Co-Op Students Bring Innovation According to Ted Rogers Dean
Do you want your company to be more innovative? The key could be hiring more co-op students. At least, that’s what Steven Murphy, the Dean of the Ted Rogers School of Management at Ryerson University, recently told the Globe and Mail. According to Murphy, co-op students help catalyze innovation in companies thanks to their “tech-savvy, resourceful, purpose-driven and unburdened” outlook.
Murphy saw this innovation most recently during a collaboration between CIBC Mellow and the Ted Rogers School. The idea behind the collaboration was to partner five Ryerson students—from different backgrounds—with five CIBC Mellon employees for a period of four months. They met in the Business Innovation Hub and were given the mandate to identify and find solutions for challenges and opportunities that CIBC was facing.
The key to the collaboration was diversity. The students had backgrounds in everything from business to technology management, accounting, finance, entrepreneurship and even environmental biology. While the CIBC employees also came from diverse areas including accountants, client relations, technical support and a business development proposal writer.

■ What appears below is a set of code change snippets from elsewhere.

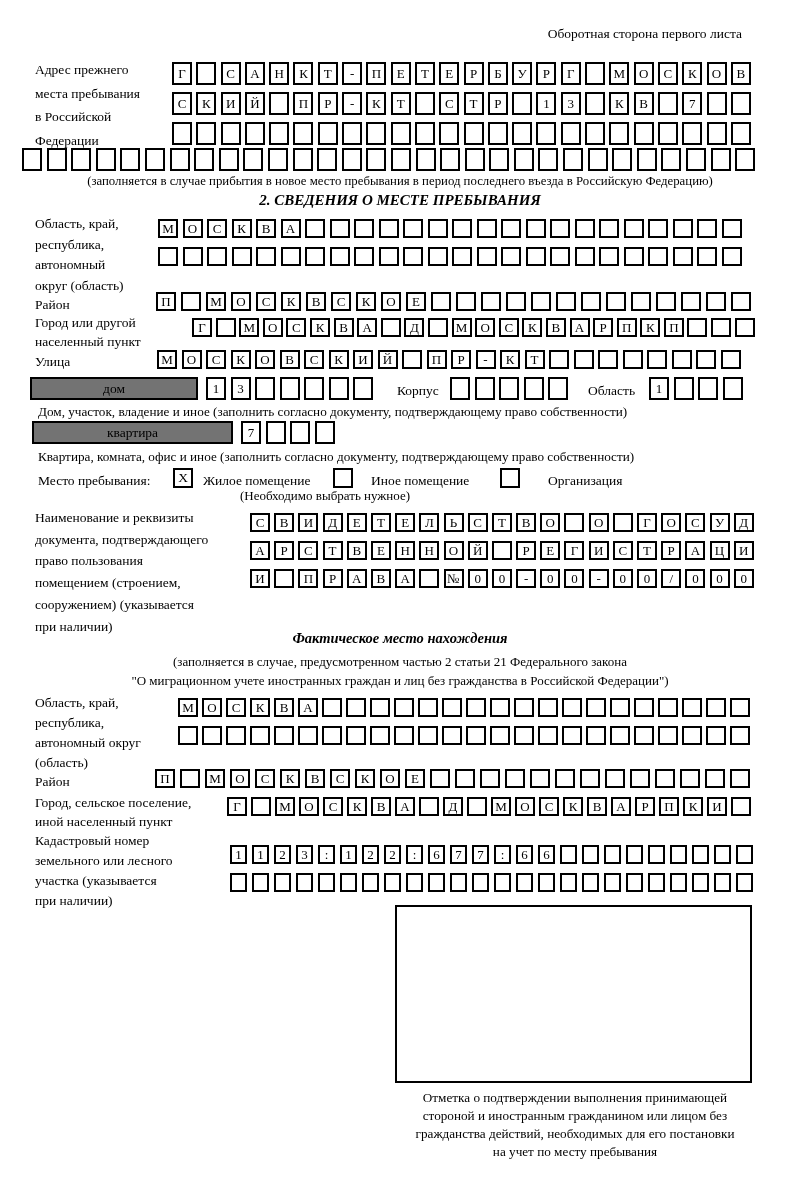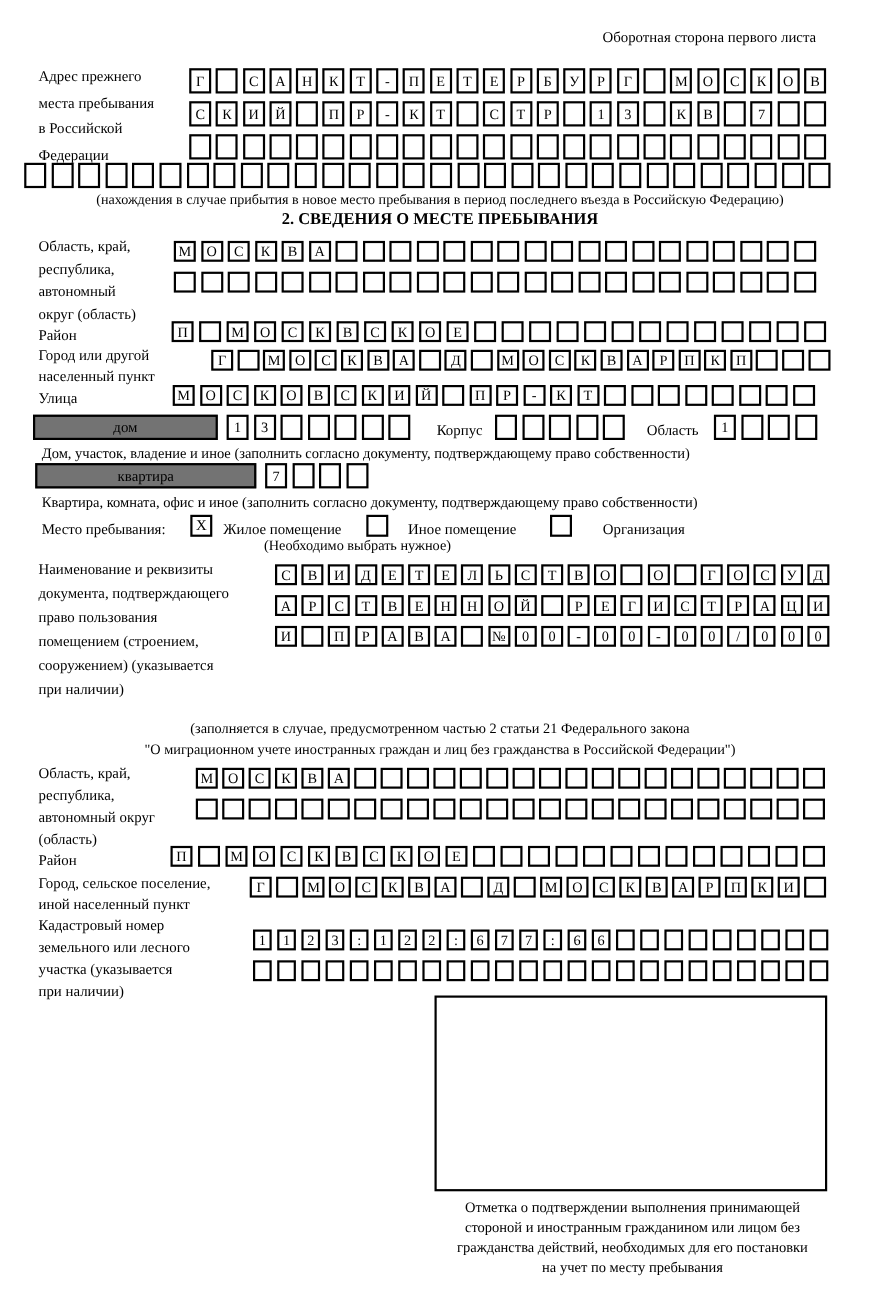--- a/index.html
+++ b/index.html
@@ -144,7 +144,7 @@
       <span class="cell"></span>
       <span class="cell"></span>
     </div>
-  <div class="abs hint center" style="top:174px;">(нахождения в случае прибытия в новое место пребывания в период последнего въезда в Российскую Федерацию)</div>
+  <div class="abs hint center" style="top:174px;">(заполняется в случае прибытия в новое место пребывания в период последнего въезда в Российскую Федерацию)</div>
 
   <div class="abs center b" style="top:192px;font-size:15px;">2. СВЕДЕНИЯ О МЕСТЕ ПРЕБЫВАНИЯ</div>
 

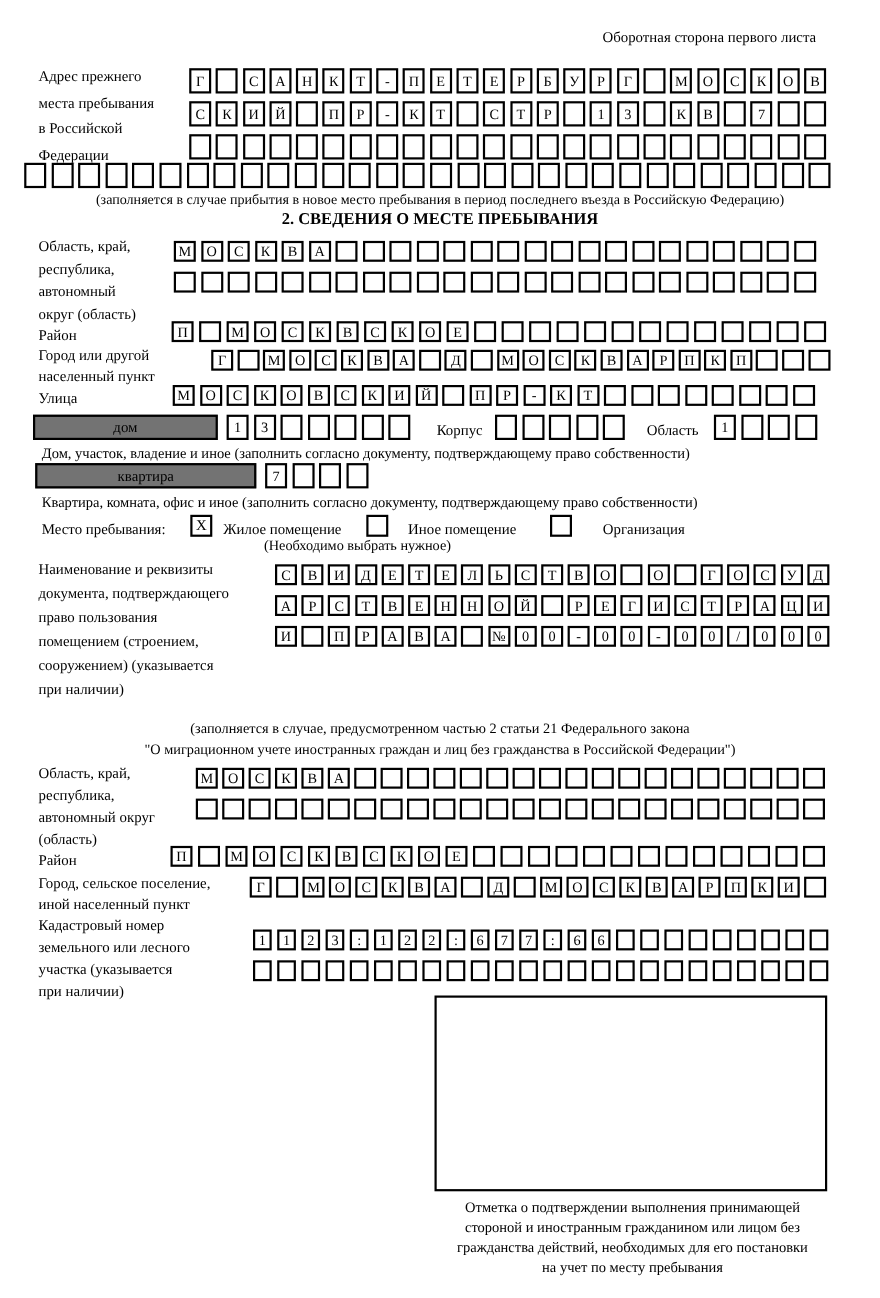--- a/index.html
+++ b/index.html
@@ -9,7 +9,7 @@
   .lbl{font-size:13.5px;white-space:pre-line;line-height:23px;}
   .hint{font-size:12.8px;white-space:pre-line;text-align:right;}
   .center{left:0;width:800px;text-align:center;}
-  .b{font-weight:bold;}
+  .b{font-weight:bold;font-style:italic;}
   .cellrow{position:absolute;display:flex;gap:4.5px;}
   .cell{box-sizing:border-box;width:20px;height:19px;border:2px solid #000;
         display:flex;align-items:center;justify-content:center;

To ensure success, there were three rules that the collaboration had to follow:
- True Partnership: The Ryerson students were given trust and credibility to complete each task at hand.

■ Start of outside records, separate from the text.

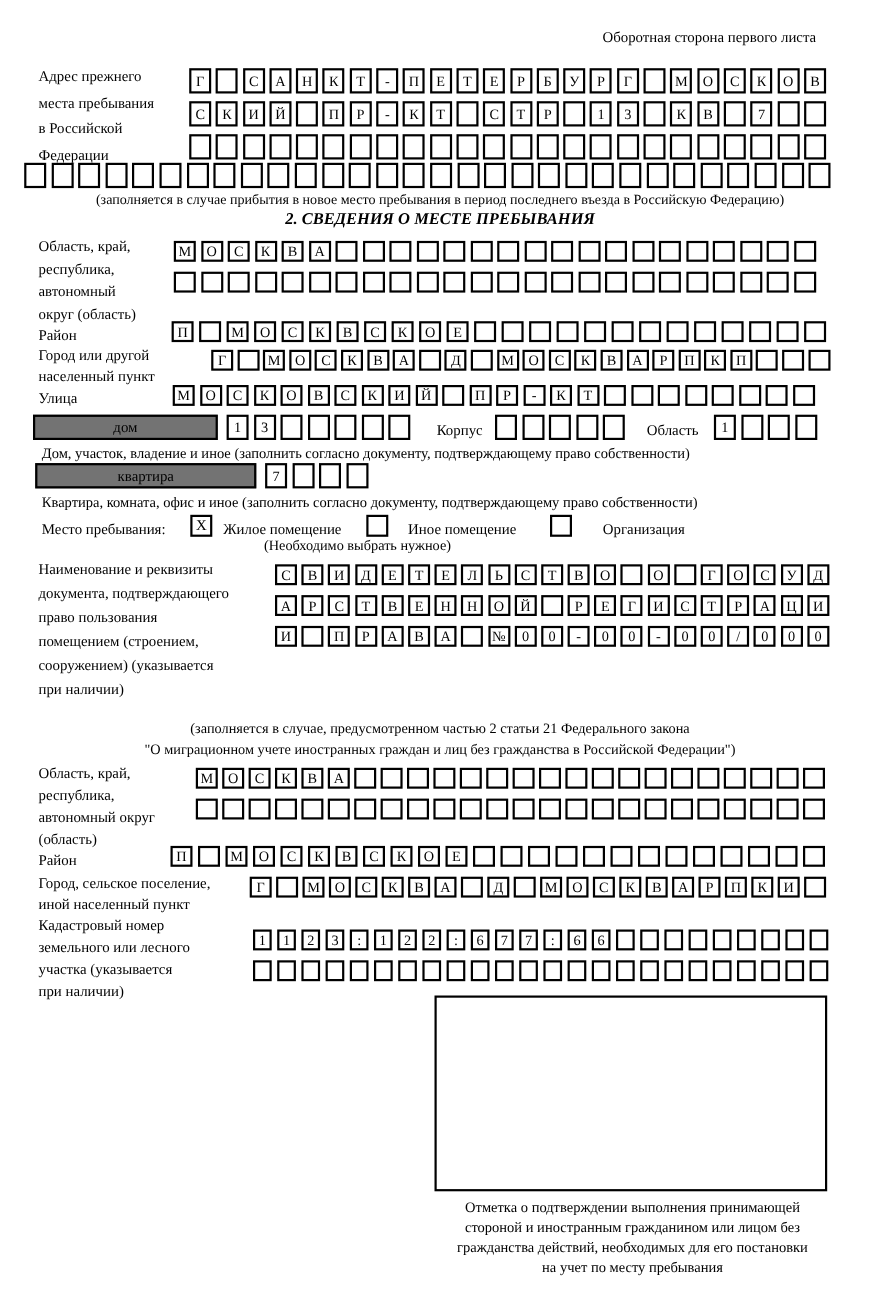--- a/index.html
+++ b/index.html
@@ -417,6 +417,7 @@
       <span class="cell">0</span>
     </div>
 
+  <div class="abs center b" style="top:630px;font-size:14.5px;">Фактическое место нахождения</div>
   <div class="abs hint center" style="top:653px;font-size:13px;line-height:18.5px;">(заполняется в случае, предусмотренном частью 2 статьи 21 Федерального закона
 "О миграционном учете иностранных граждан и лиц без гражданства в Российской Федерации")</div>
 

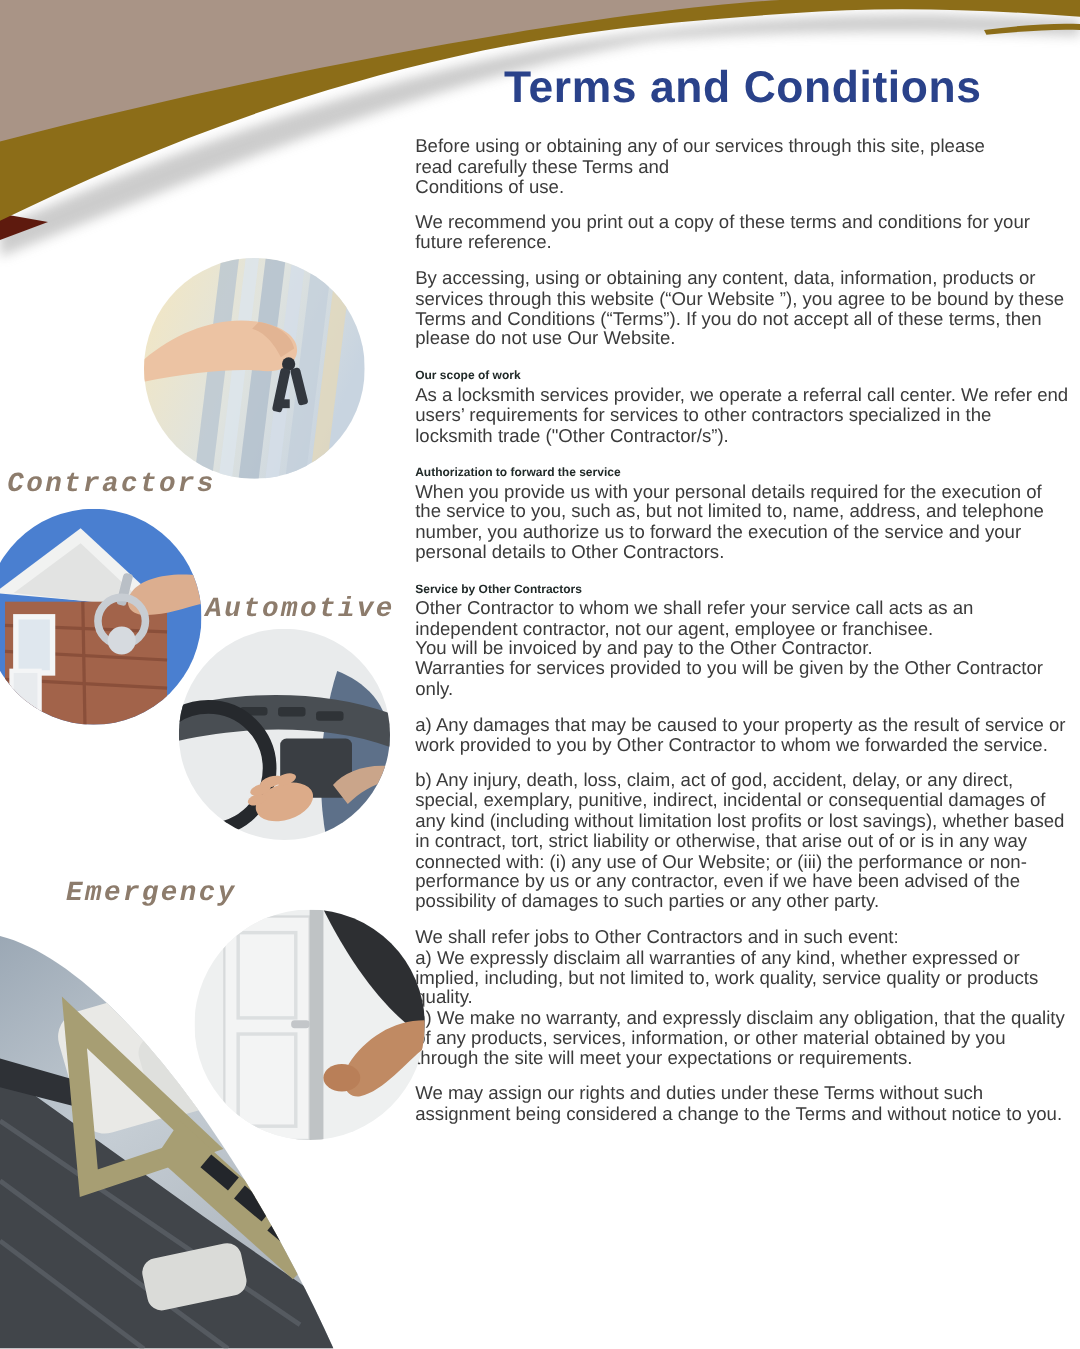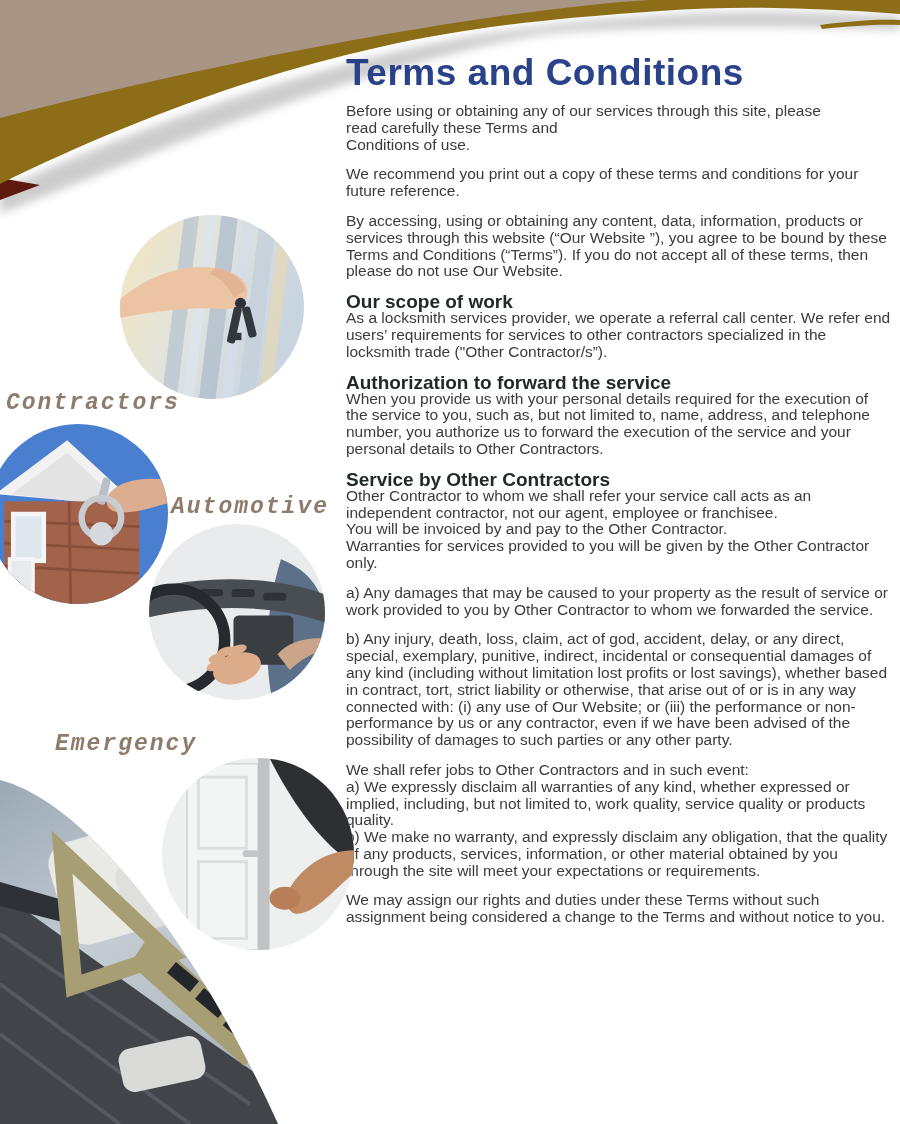--- a/index.html
+++ b/index.html
@@ -15,6 +15,7 @@
   
   .title{
     position:absolute;left:346px;top:52px;width:546px;margin:0;
+    text-align:center;
     font-size:37px;font-weight:700;letter-spacing:.5px;
     color:#2a428a;
     font-family:"Liberation Sans", sans-serif;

- Freedom to Fail: The ten Hub members were encouraged to experiment and potentially fail, if that’s what it took.
- No Boundaries: The team was encouraged to ask any and all questions, to request data, set up meetings, and do whatever it took to get the job done.
At the end of the four months, the ten-person collaboration came up with some innovative ideas that were both tangible and implementable. Their ideas were:
- A way to standardize fee-billing processes and enhance consistency, efficiency and revenue.
- A new enterprise-wide communication tool to enhance collaboration.
- A virtual reality augmented tool that would be used to help employees and clients assimilate complex data.
“This new model of experiential learning is about so much more than simply letting students gain work experience,” Murphy wrote. “It’s about unleashing the energy and imagination the students embody, to drive innovation in the workplace and help solve the corporate leader’s conundrum of how to shift corporate culture and embrace innovation. Bit by bit, corporate culture is best challenged from within.”